The reason why there is a maximum number of retries lies in a possible never ending loop. One might create a service that never initializes. In such a case, without a max. number of retries, Swarm Listener would loop continuously.
It's not that the proxy could not detect GitLab. The problem is that GitLab (together with your probably slow bandwidth) takes too much to pull so the endpoint (DNS) created by Docker Overlay network was delayed quite a lot. As a result, Proxy thought that the service does not exist.
I'm not sure whether I managed to explain the logic behind it. Please let me know if I didn't and I'll try to be more descriptive.
I'd be more than happy to improve the code if you have a suggestion.
The DF_RETRY and associated algorithm makes perfect sense. Along with the ability to instruct the proxy to reload, I think, situations such as, slow bandwidth, temporary network partition, longer periods of communication impairment, traffic overload etc. are well covered.
Btw, for a given instance of the proxy, could you help me understand the design behind how haproxy.cfg gets updated? I am primarily interested in if there ever could be a situation where the haproxy.cfg of one given proxy could get updated simultaneously by multiple "threads" Thanks...
haproxy.cfg gets updated on every reconfigure or remove request. Each request is handled in a separate subroutine as a way to avoid bottlenecks. However, the function that writes the file is synced so that only one write can happen at any given moment and avoid potential corruption if multiple writes happen at the same time. In other words, requests handling is done as multiple subroutines but writing the config is synchronous.

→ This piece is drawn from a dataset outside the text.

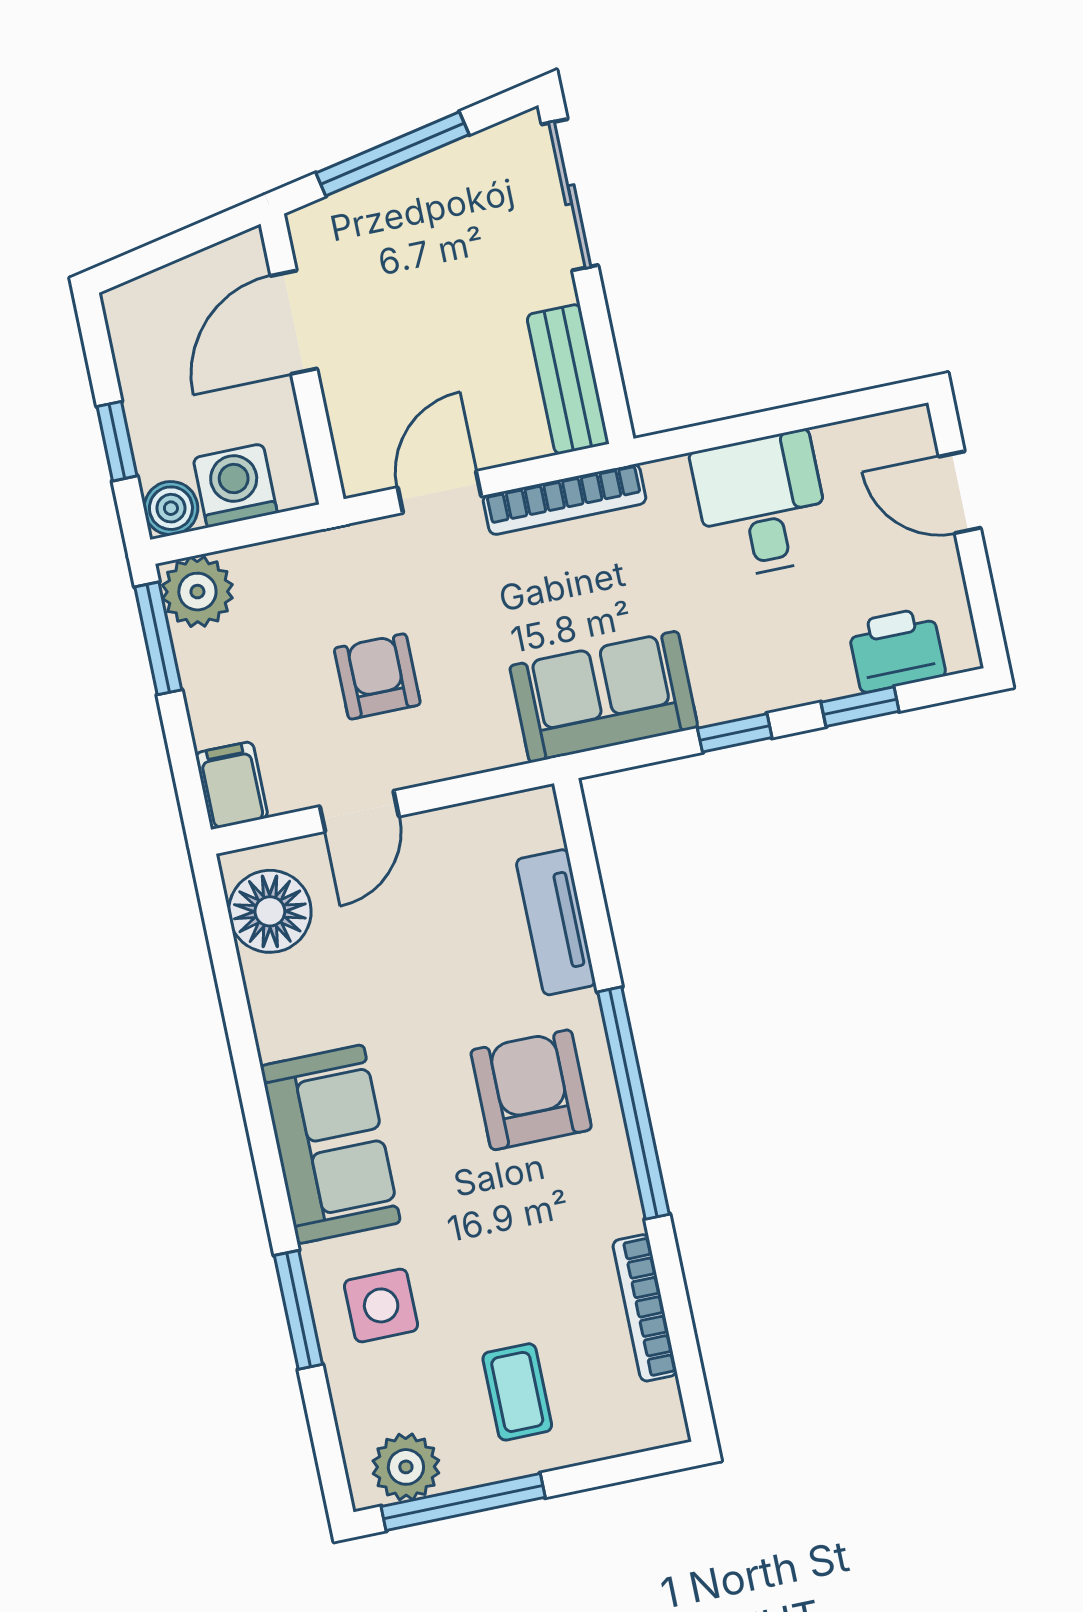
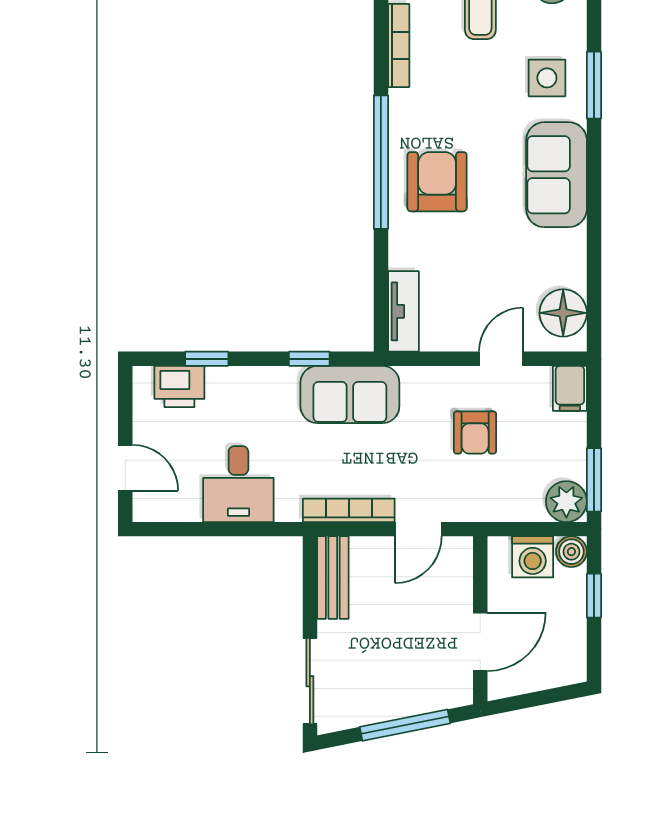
window: (735, 733) -> (309, 359), moved
tv unit: (556, 922) -> (403, 311), moved
armchair: (531, 1090) -> (437, 182), turned 180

Please let me know if I explained it well. If not, I'll get back to you with a more detailed description and/or relevant parts of the code.
I think this ticket can be closed. Feel free to reopen it if you disagree.
I'm facing this issue when I deploy a "bad" service. By the time I fix it, and try to push the new build though the pipeline, the proxy listener gives me this error:
"Max retries exceeded with url"
In my case, it is the nib0r/docker-flow-proxy-letsencrypt
service that gets this error...
@drozzy Can you confirm that you're using dockerflow/docker-flow-proxy
and not the one from this project? We moved it from vfarcic
to dockerflow
a while ago.
@vfarcic this issue has gone away. In general, I found proxy to be working correctly, so ignore my earlier report.
Yes, I am using new docker flow proxy now.
I cannot fully reproduce it, but at times, if a service takes a long time (several minutes) to start up, the proxy does not always re-configure/re-generate haproxy.cfg. A docker restart proxy does produce a correct haproxy.cfg.
I have observed 2 situations:
Is there a default timeout somewhere? If there is a timeout or max retries, would it be possible to have a default but allow user override?